Many thanks to the IntlLawGrrls for the opportunity to announce Routledge's publication this month of Cosmopolitan Justice and its Discontents, the volume that I co-edited with my University of Oslo colleague, Professor of Criminology Katja Franko Aas.
This book:
► Seeks to fill a lacuna with respect to critical and legal perspectives within the field of cosmopolitanism, which has largely been dominated by positive literature within sociology, political science or philosophy.
► Highlights the importance of international economic and investment law and its institutions when assessing the evolution of cosmopolitan norms. Included is a presentation of the Council of Ethics of the Norwegian Government Pension Fund, as an empirical example.

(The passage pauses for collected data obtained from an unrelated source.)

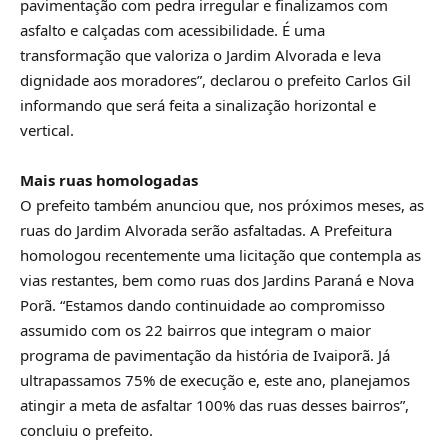
pavimentação com pedra irregular e finalizamos com
asfalto e calçadas com acessibilidade. É uma
transformação que valoriza o Jardim Alvorada e leva
dignidade aos moradores”, declarou o prefeito Carlos Gil
informando que será feita a sinalização horizontal e
vertical.
Mais ruas homologadas
O prefeito também anunciou que, nos próximos meses, as
ruas do Jardim Alvorada serão asfaltadas. A Prefeitura
homologou recentemente uma licitação que contempla as
vias restantes, bem como ruas dos Jardins Paraná e Nova
Porã. “Estamos dando continuidade ao compromisso
assumido com os 22 bairros que integram o maior
programa de pavimentação da história de Ivaiporã. Já
ultrapassamos 75% de execução e, este ano, planejamos
atingir a meta de asfaltar 100% das ruas desses bairros”,
concluiu o prefeito.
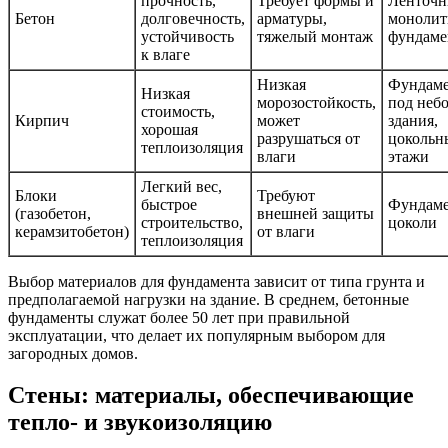
прочность,
Требует формы и
Ленточн
Бетон
долговечность,
арматуры,
моноли
устойчивость
тяжелый монтаж
фундам
к влаге
Низкая
Фундам
Низкая
морозостойкость,
под неб
стоимость,
Кирпич
может
здания,
хорошая
разрушаться от
цокольн
теплоизоляция
влаги
этажи
Легкий вес,
Блоки
Требуют
быстрое
Фундаме
(газобетон,
внешней защиты
строительство,
цоколи
керамзитобетон)
от влаги
теплоизоляция
Выбор материалов для фундамента зависит от типа грунта и
предполагаемой нагрузки на здание. В среднем, бетонные
фундаменты служат более 50 лет при правильной
эксплуатации, что делает их популярным выбором для
загородных домов.
Стены: материалы, обеспечивающие
тепло- и звукоизоляцию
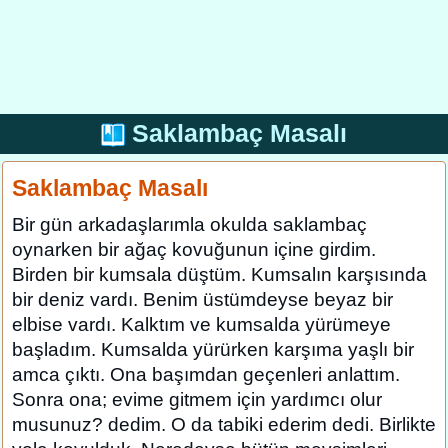
Saklambaç Masalı
Saklambaç Masalı
Bir gün arkadaşlarımla okulda saklambaç
oynarken bir ağaç kovuğunun içine girdim.
Birden bir kumsala düştüm. Kumsalın karşısında
bir deniz vardı. Benim üstümdeyse beyaz bir
elbise vardı. Kalktım ve kumsalda yürümeye
başladım. Kumsalda yürürken karşıma yaşlı bir
amca çıktı. Ona başımdan geçenleri anlattım.
Sonra ona; evime gitmem için yardımcı olur
musunuz? dedim. O da tabiki ederim dedi. Birlikte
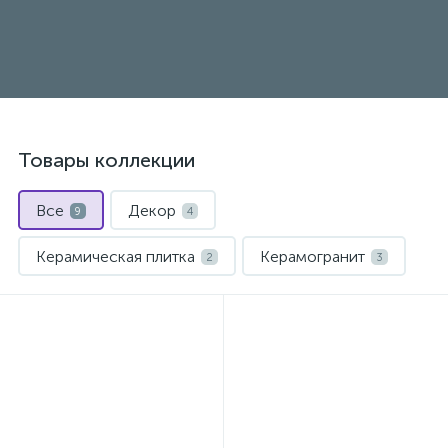
Товары коллекции
Все
Декор
9
4
Керамическая плитка
Керамогранит
2
3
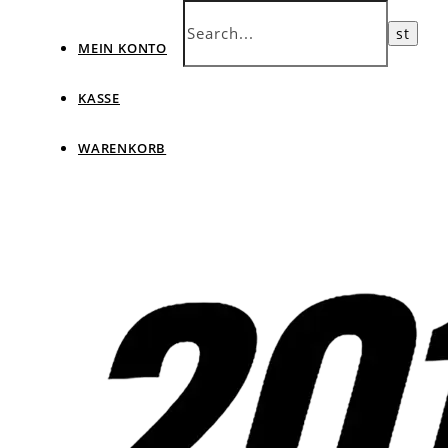
MEIN KONTO
KASSE
WARENKORB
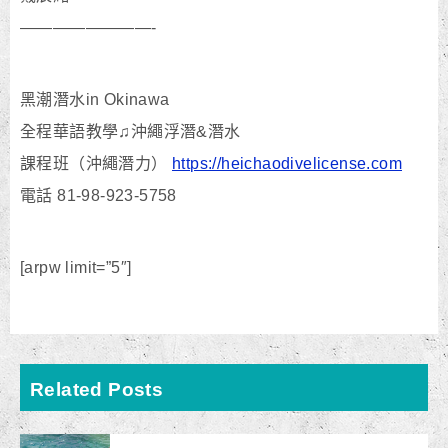
————————-
黑潮潛水in Okinawa
全程華語教學♫沖繩浮潛&潛水
課程班（沖繩潛力）
https://heichaodivelicense.com
電話 81-98-923-5758
[arpw limit=”5″]
Related Posts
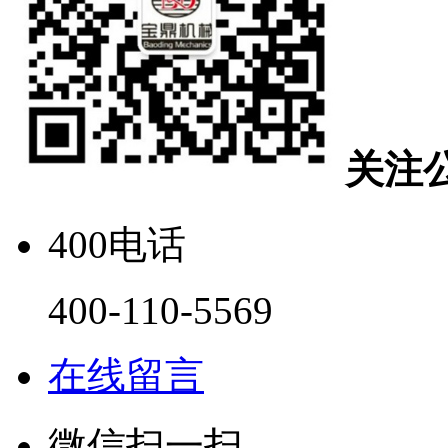
关注
400电话
400-110-5569
在线留言
微信扫一扫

► Contains five chapters by women scholars. Utrecht Professor Chrisje Brants addresses dilemmas related to collective guilt and International Criminal Law; Lucerne Senior Researcher Kyriaki Topidi discusses the process of European Union constitutionalization in Turkey and resulting tensions relating to the values tolerance and diversity; Central Lancashire Professor Barbara Hudson and Oslo Professor Katja Franko Aas both explain ironies related to migration and counter-terrorist policies and practices; and yours truly, Cecilia Marcela Bailliet, seeks to explore how a single act of conscientious objection by an individual American soldier revealed a complex network of cosmopolitan federalism.